BigQuery API query jobs stuck in pending state for long-running analytics workloads

Our BigQuery API query jobs are getting stuck in pending state for 15-20 minutes before executing. These are complex analytical queries scanning multiple tables, and the delays are making our analytics pipeline unusable.

I suspect we’re hitting job quotas, but the quota monitoring doesn’t show any limits reached. Query optimization might help, but we’re already using partitioned tables where possible. The jobs eventually run, but the pending time is unacceptable.


POST /bigquery/v2/projects/{project}/jobs
query: SELECT * FROM analytics.user_events
       WHERE event_date >= '2024-01-01'
jobReference.jobId: job_xyz123
Status: PENDING (stuck for 18 minutes)

Anyone experienced similar pending state delays with BigQuery API jobs?

Your pending state delays stem from three interrelated issues that need coordinated fixes. Let me walk through each systematically.

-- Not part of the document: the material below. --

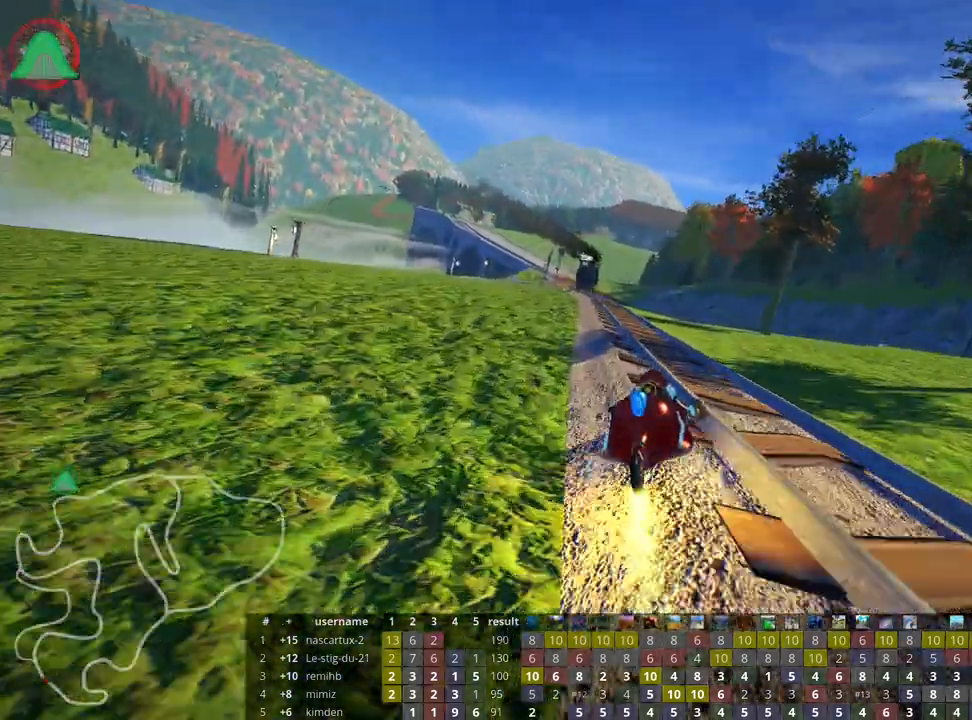
{"keys": ["up"], "events": [[117, "skid", "up"], [200, "nitro", "up"], [383, "left", "up"]]}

Job quotas and slot contention: You’re hitting soft limits, not hard quota errors. With 20-30 concurrent queries, you’re competing for available slots in the shared on-demand pool. Each complex analytical query can consume 2000+ slots, and BigQuery’s scheduler queues jobs when slot demand exceeds availability. Check actual slot usage:


SELECT

  job_id,

  total_slot_ms,

  total_bytes_processed

FROM `region-us`.INFORMATION_SCHEMA.JOBS_BY_PROJECT

WHERE creation_time > TIMESTAMP_SUB(CURRENT_TIMESTAMP(), INTERVAL 1 HOUR)

ORDER BY total_slot_ms DESC

If your top queries show 5M+ total_slot_ms, they’re monopolizing slots. Solution: either purchase slot reservations (guaranteed capacity) or implement application-level throttling to limit concurrent jobs to 10-12 for complex queries.

Query optimization: Your query has multiple inefficiencies. First, SELECT * is scanning all columns unnecessarily. Second, the WHERE clause isn’t leveraging partitioning properly. Optimize:


SELECT event_id, user_id, event_type, event_timestamp
FROM analytics.user_events
WHERE DATE(_PARTITIONTIME) >= '2024-01-01'
  AND event_date >= '2024-01-01'
LIMIT 1000000

Using _PARTITIONTIME enables partition pruning (scans only relevant partitions). Adding event_date filter helps with additional filtering. Selecting specific columns reduces data transfer. Adding LIMIT prevents runaway queries.

Partitioned tables configuration: Verify your table is actually partitioned correctly. Many tables claim to be partitioned but aren’t configured properly:


SELECT
  table_name,
  partition_expiration_days,
  require_partition_filter
FROM analytics.INFORMATION_SCHEMA.PARTITIONS
WHERE table_name = 'user_events'

If require_partition_filter is false, enable it - this forces all queries to include partition filters, preventing accidental full scans. If your table isn’t showing partition info, it’s not actually partitioned. Recreate it with proper partitioning:


CREATE TABLE analytics.user_events_partitioned
PARTITION BY DATE(_PARTITIONTIME)
CLUSTER BY user_id, event_type
AS SELECT * FROM analytics.user_events

Clustering by frequently filtered columns (user_id, event_type) further reduces data scanned. After implementing these changes, your pending times should drop to under 30 seconds. For immediate relief, reduce concurrent job submissions to 10-12 max while you optimize queries and consider purchasing 500-1000 slot reservations if your workload consistently needs high concurrency.

Yes, 20-30 concurrent jobs will definitely cause queueing. The default concurrent query limit is 100 for on-demand pricing, but the actual scheduling depends on slot availability and query complexity. Your long-running analytical queries consume more slots, so fewer can run concurrently. Consider using reservations for predictable performance, or implement query throttling in your application to limit concurrent submissions.

Your query is doing a full table scan without partition filtering. Even though you have partitioned tables, your WHERE clause on event_date doesn’t use the partition column correctly. You need to filter using the _PARTITIONTIME pseudo-column for partition pruning to work. Without that, BigQuery treats it as a full scan which takes longer to schedule.